* **VORLIEGENDER TEXT**
Italien reagiert bestürzt auf die Hinrichtung des im Irak entführten Reporters Enzo Baldoni. Bis tief in die Nacht verfolgten Millionen von Zusehern die Nachrichten, die im Fernsehen über die Ermordung der Geisel berichteten. Hunderte von Menschen versammelten sich in der Nacht in der sizilianischen Stadt Licata vor der Wohnung der Frau Baldonis und seiner beiden Kinder, Guido und Gabriella, die noch am Mittwoch mit einem Videoappell für die Freilassung ihres Vaters plädiert hatten. "Warum haben sie ihn ermordet? Er war nicht nur ein gewissenhafter Journalist, sondern vor allem ein Pazifist", fragte Baldonis Bruder, Raffaele.

Solidaritätserklärungen überfluteten die Familie des Opfers sowie die Redaktion des Mailänder Wochenmagazins "Il Diario", für das Baldoni aus dem Irak berichtet hatte. Beileidstelegramme erhielt die Familie Baldoni auch von den drei italienischen Leibwächtern, die im Juni nach einer 56-tägigen Gefangenschaft im Irak befreit worden waren. "Es ist ein wahres Wunder, dass wir noch am Leben sind", sagte Umberto Cupertino, einer der drei befreiten Männer. Sein Freund Fabrizio Quattrocchi war am 14. April hingerichtet worden.

"Akt der Barbarei"

Der italienische Regierungschef Silvio Berlusconi verurteilte die Ermordung Baldonis scharf. In einer Erklärung bezeichnete der Premier die Tötung des Journalisten als einen "Akt der Barbarei". "Es gibt keine Worte angesichts eines unmenschlichen Akts, der mit einem Schlag Jahrhunderte der Zivilisation auslöscht und uns in die dunklen Zeiten der Barbarei zurückwirft", hieß es in der Kondolenzerklärung an die Familie des 56-jährigen Baldoni weiter. Zugleich bekräftigte Berlusconi seine "feste Entschlossenheit, den Terrorismus zu bekämpfen".

Außenminister Franco Frattini, der am Freitag im Parlament über den Fall Baldonis berichtete, bestritt, dass Rom seine Truppen aus dem Irak zurückziehen könne. "Wir sind im Irak, weil uns dazu die Übergangsregierung im Irak und die Vereinten Nationen dazu aufgefordert haben. Wir beteiligen uns im Irak - wie in Afghanistan und im Kosovo - an einer Friedensmission zu Gunsten der Bevölkerung. Wir sind jederzeit zum Abzug bereit, wenn uns die Regierung Allawi dazu auffordern sollte", betonte Frattini. Die Opposition drängte dagegen auf einen sofortigen Abzug der rund 3.000 italienischen Soldaten, die seit über einem Jahr im Südirak stationiert sind.

* **DATENTEIL**
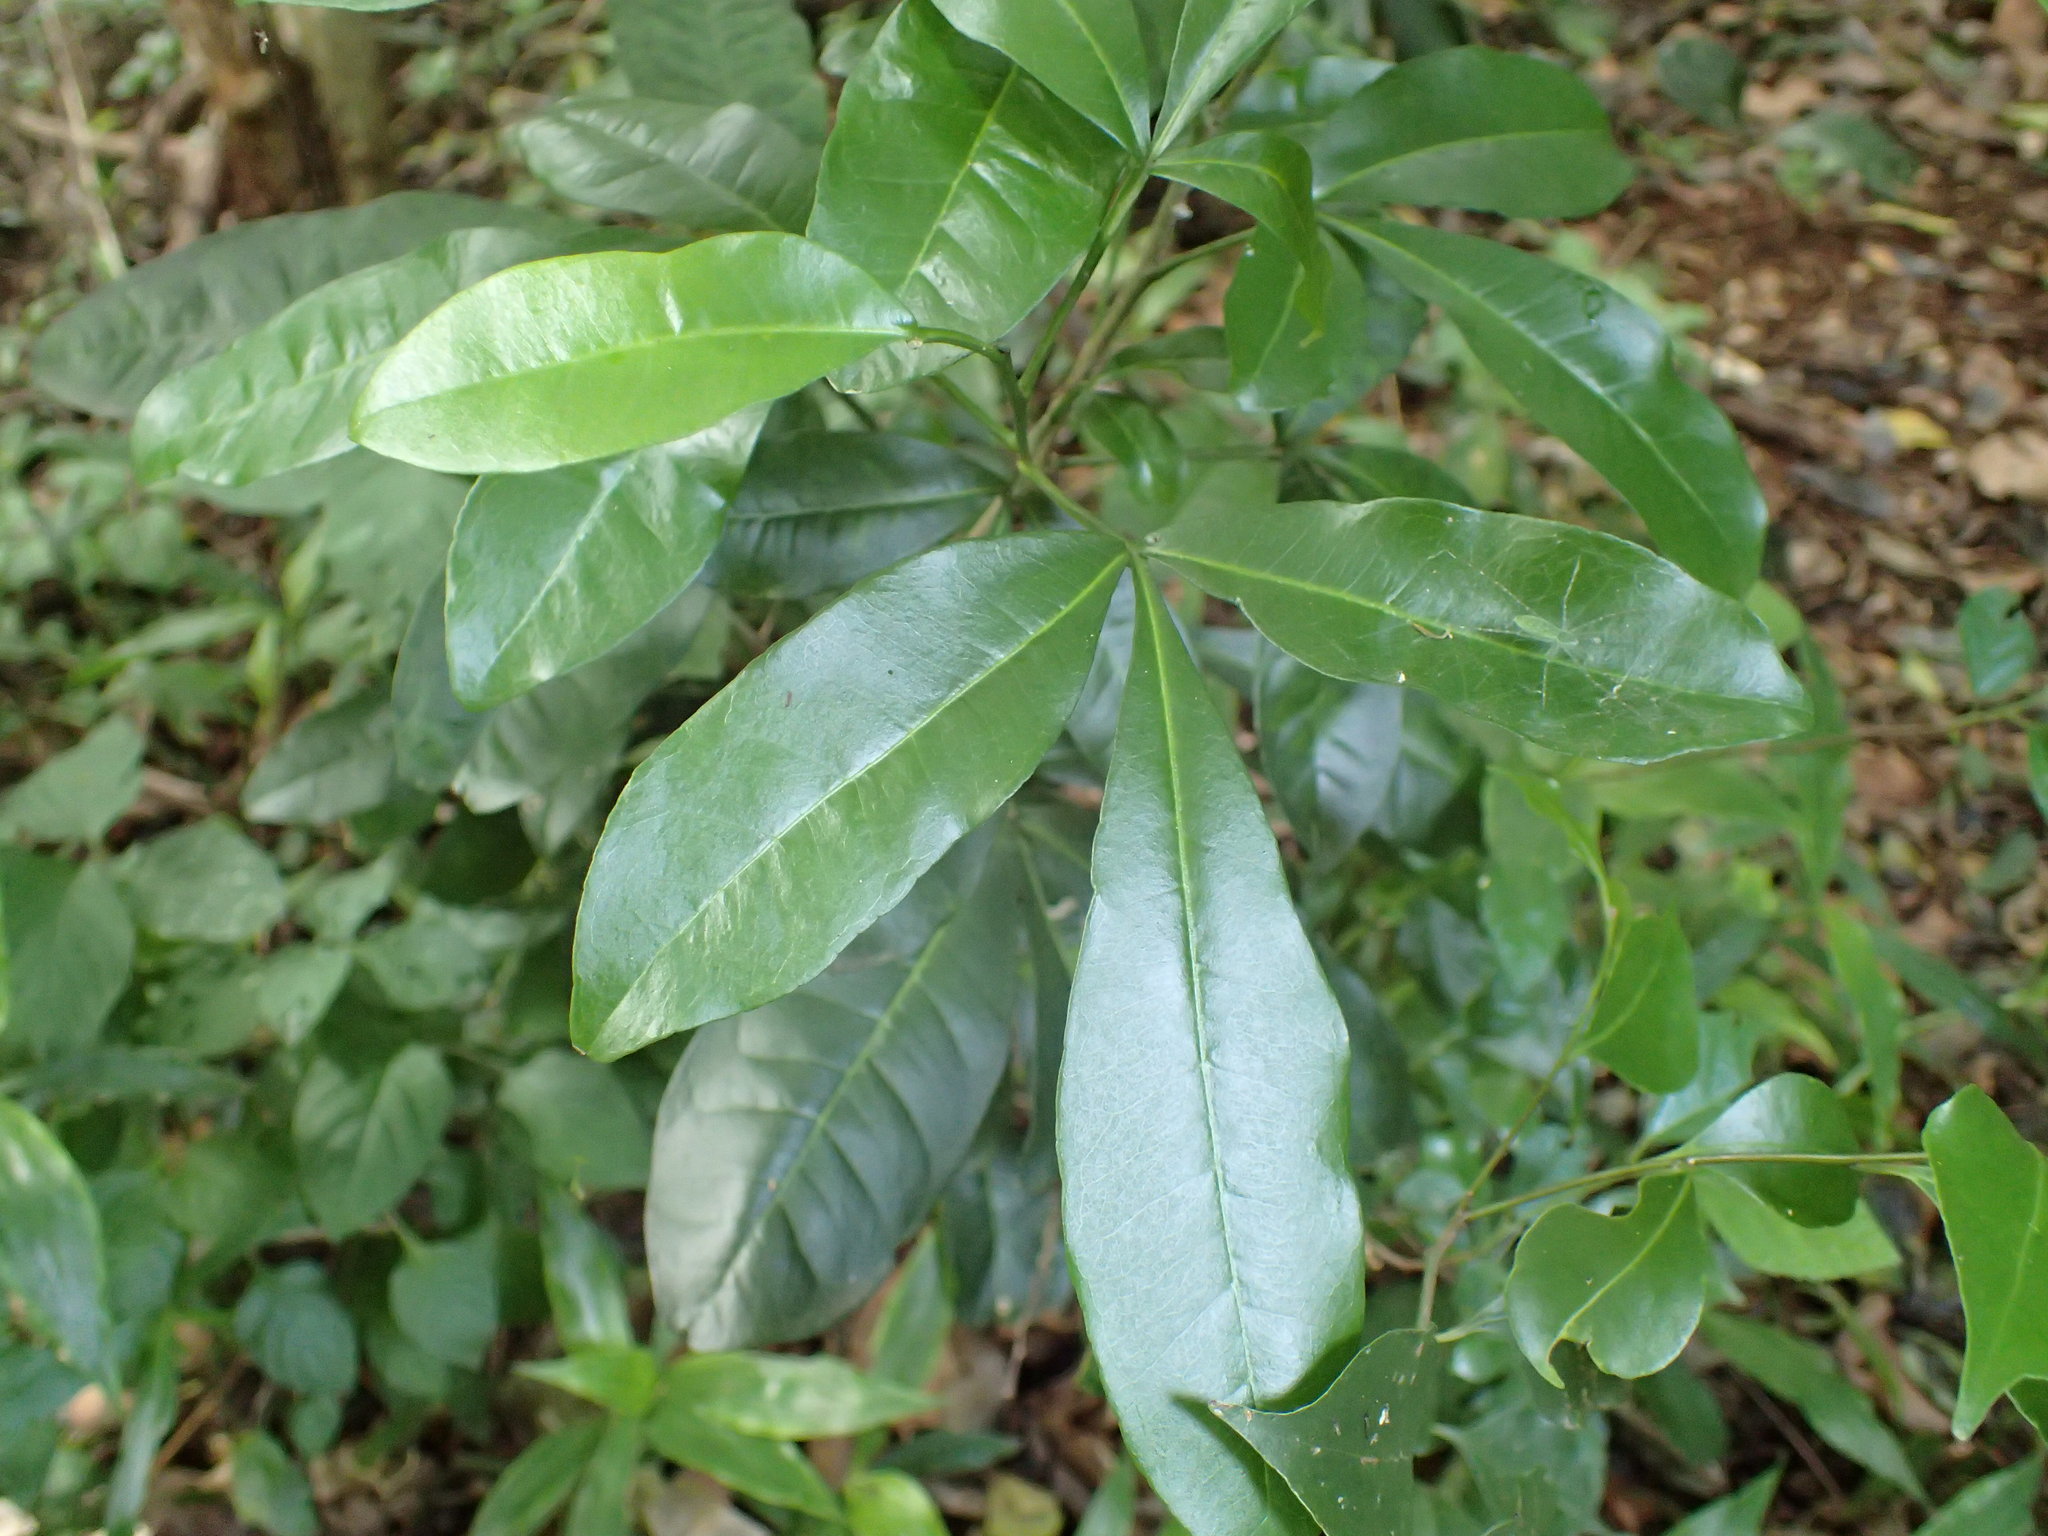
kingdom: Plantae
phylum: Tracheophyta
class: Magnoliopsida
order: Sapindales
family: Rutaceae
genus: Vepris
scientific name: Vepris trichocarpa
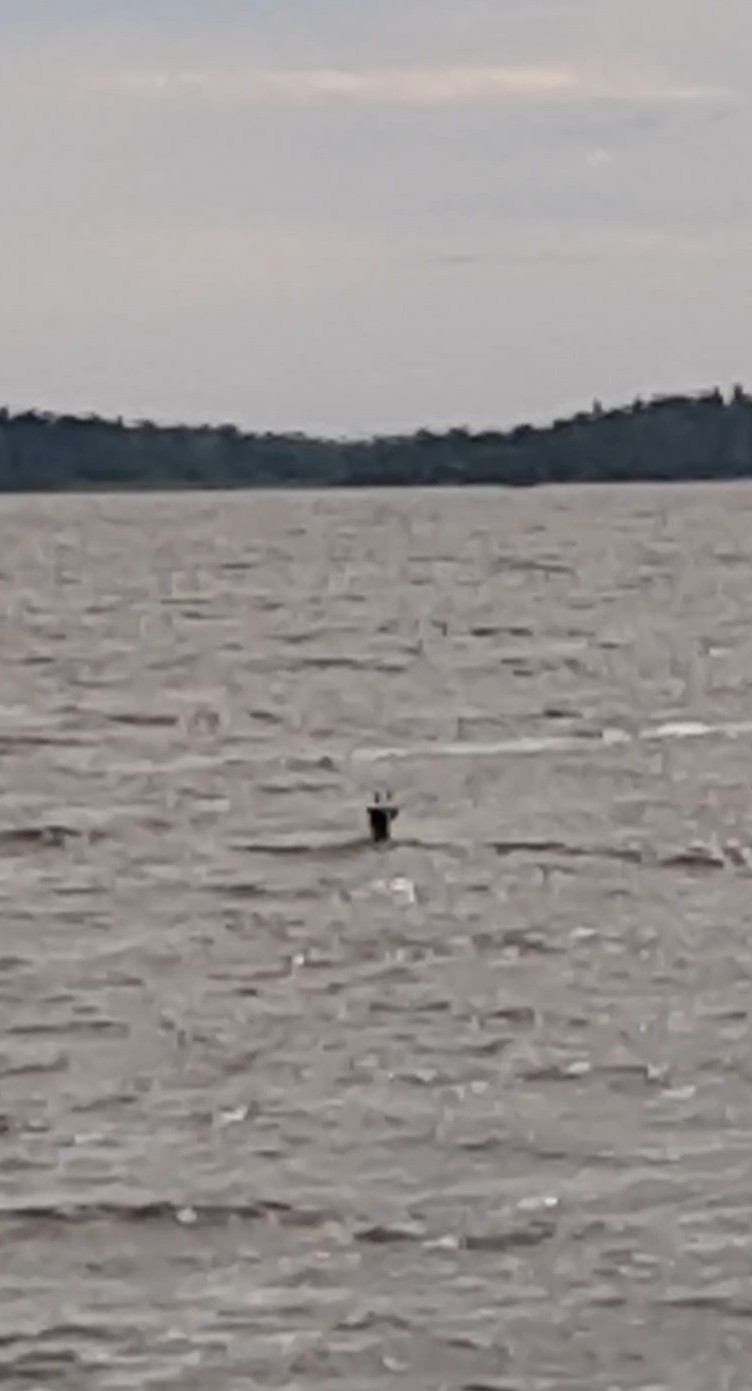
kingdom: Animalia
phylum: Chordata
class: Mammalia
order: Artiodactyla
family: Cervidae
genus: Capreolus
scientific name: Capreolus capreolus
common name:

* **GESTELLTE AUFGABE A**
Beantworte anhand des Textes über die Ermordung Enzo Baldonis:
(i) In welcher sizilianischen Stadt versammelten sich Hunderte von Menschen vor der Wohnung von Baldonis Familie?
(ii) Mit welchen Worten bezeichnete Silvio Berlusconi die Tötung des Journalisten?
(iii) Wie viele italienische Soldaten sind laut dem Text im Südirak stationiert?
* **GESTELLTE AUFGABE B**
Führe den Text über die Ermordung Enzo Baldonis im Anschluss an seinen letzten Satz weiter.
Die Einträge spielen hierfür keine Rolle.

* **ERGEBNIS DER AUFGABE A**
(i) Licata
(ii) Als einen „Akt der Barbarei“
(iii) Rund 3.000

* **ERGEBNIS DER AUFGABE B**
"Sie haben Enzo sich selbst überlassen"

Der Chefredakteur von "Il Diario", Enrico Deaglio, kritisierte das römische Außenministerium und das italienische Rote Kreuz in Bagdad. "Sie haben Enzo sich selbst überlassen", meinte Deaglio, dem zufolge die Verantwortlichen des Roten Kreuzes nach der Entführung des Reporters nicht sofort Alarm geschlagen hatten. Er kritisierte auch Außenminister Frattini, der noch am Donnerstag Optimismus versprüht hatte. Die Vorwürfe wies der Leiter des italienischen Roten Kreuzes im Irak, Maurizio Scelli, entschieden zurück. "Wir haben alles getan, um dem Reporter das Leben zu retten", sagte er. Scelli versprach seinen vollen Einsatz, damit Baldonis Leiche nach Italien zurückgeführt werde.

Rätsel um Hintergründe der Hinrichtung

In Italien rätselt man inzwischen über die Hintergründe der Hinrichtung. Die Mailänder Tageszeitung "Corriere della Sera" (Freitag-Ausgabe) spekulierte, dass Baldoni kurz nach seiner Entführung vergangene Woche und nicht nach Ablauf des Ultimatums am Donnerstagnachmittag ermordet worden sein könnte. Die Tageszeitung vermutet, dass das Video, mit dem Baldonis Entführer am Dienstag der italienischen Regierung ein Ultimatum gestellt hatten, mit Aufnahmen montiert worden sei, die der Reporter von sich selbst gedreht hatte. Der Journalist könnte bereits vergangene Woche mit seinem palästinensischen Dolmetscher ermordet worden sein, dessen Leiche unweit der südirakischen Stadt Najaf gefunden worden war. (APA)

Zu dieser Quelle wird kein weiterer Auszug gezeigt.